Hop Protocol, a cross-chain bridge designed to facilitate fast transfers of tokens between different Ethereum Layer 2 scaling solutions, has launched a new governance model as well as an airdrop where early adopters will receive HOP which will soon be released 8% of the total token supply.
Similar to Optimism, which recently introduced a new governance structure where early users will airdrop 5% of the total supply of OP tokens - Hop Protocol aims to create a community-oriented governance model called Hop DAO, which aims to Helps with Layer -2 scalability.
An official date for the airdrop has not yet been announced.
Co-founder Chris Winfrey told Cointelegraph’s Elisha Ayaw on Twitter Spaces that the Hop Protocol and Hop DAO airdrops were designed with unique models for governance and bridges in mind.

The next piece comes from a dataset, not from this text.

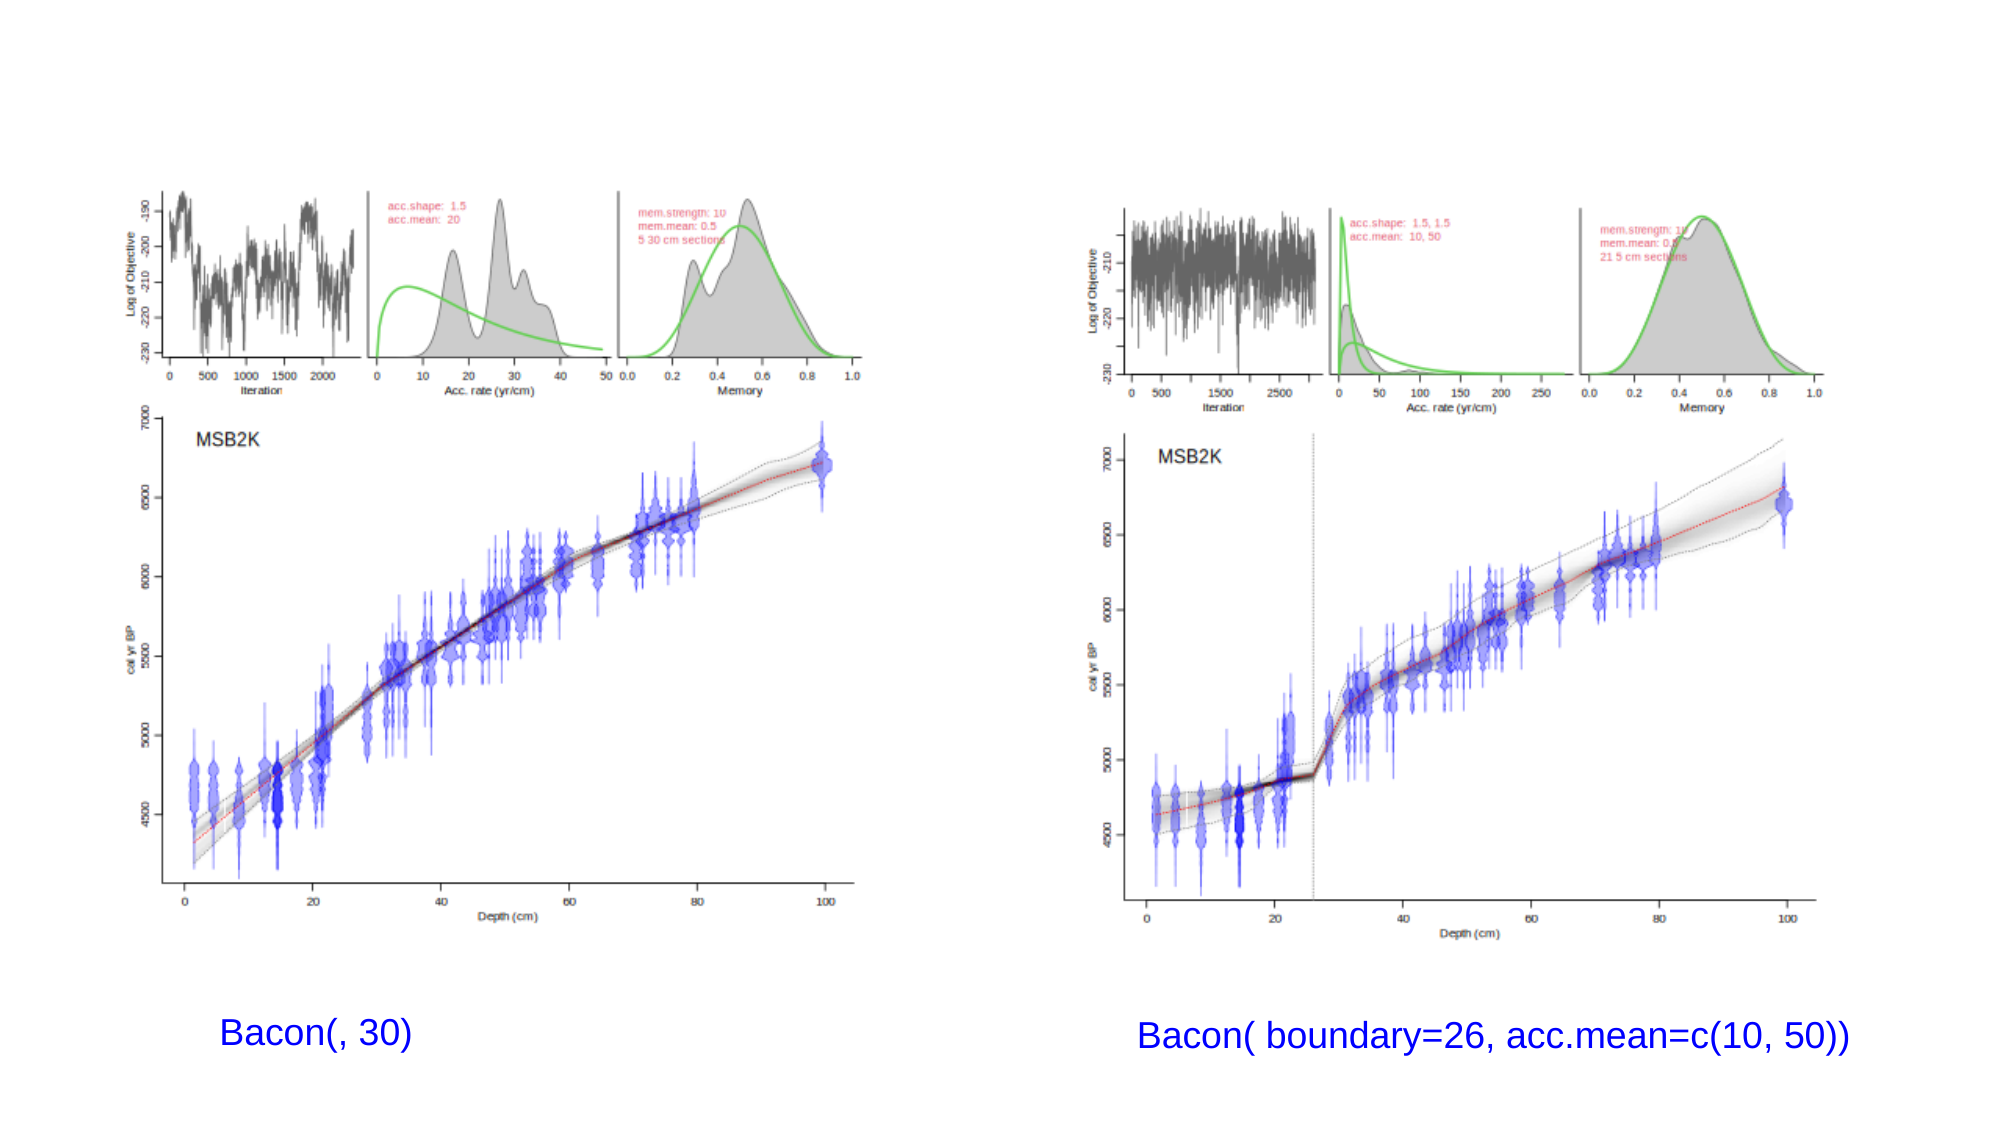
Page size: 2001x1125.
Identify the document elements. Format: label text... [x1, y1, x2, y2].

“We see Hop as the core infrastructure of Ethereum. It is very important for users to be able to transfer their assets from one rollup to the next. Therefore, we believe that Hop should be a community-owned bridge,” Winfrey said.
Talking about the structure of the airdrop, Winfrey said, “The goal of designing the airdrop is to … make sure you know the early liquidity providers are getting rewarded”
“For users who provide a lot of liquidity, those people get more HOP, so the part of the airdrop is very rich,” Winfrey continued.
Winfrey pointed out that the Hop protocol bridge mechanism is unique and allows the Hop team to quickly isolate bridge attacks or network threats with minimal harm to users.
"In the event of a catastrophic event, we can isolate the event to just where it occurred and protect users."
“Hop uses an intermediary asset called an H token for every asset we support. Each H token can be claimed on L1 as a base asset, and at any time it can be sent back to L1 and acquired. base token,” Winfrey added.
Bridge hacks have cost the cryptocurrency industry more than $1 billion over the past year, according to data compiled by Chainalysis, highlighting major security gaps in the new technology. The recent Axie Infinity Ronin bridge hack is perhaps the most notorious, with attackers stealing over $600 million worth of digital assets in just two transactions.
Currently, Hop supports transferring ETH, USDC, MATIC, DAI, and USDT from the following networks: Mainnet, Polygon, Optimism, Arbitrum, and xDai.
Rollup settles transactions outside of the Ethereum main network, but publishes transaction data back to the Ethereum network.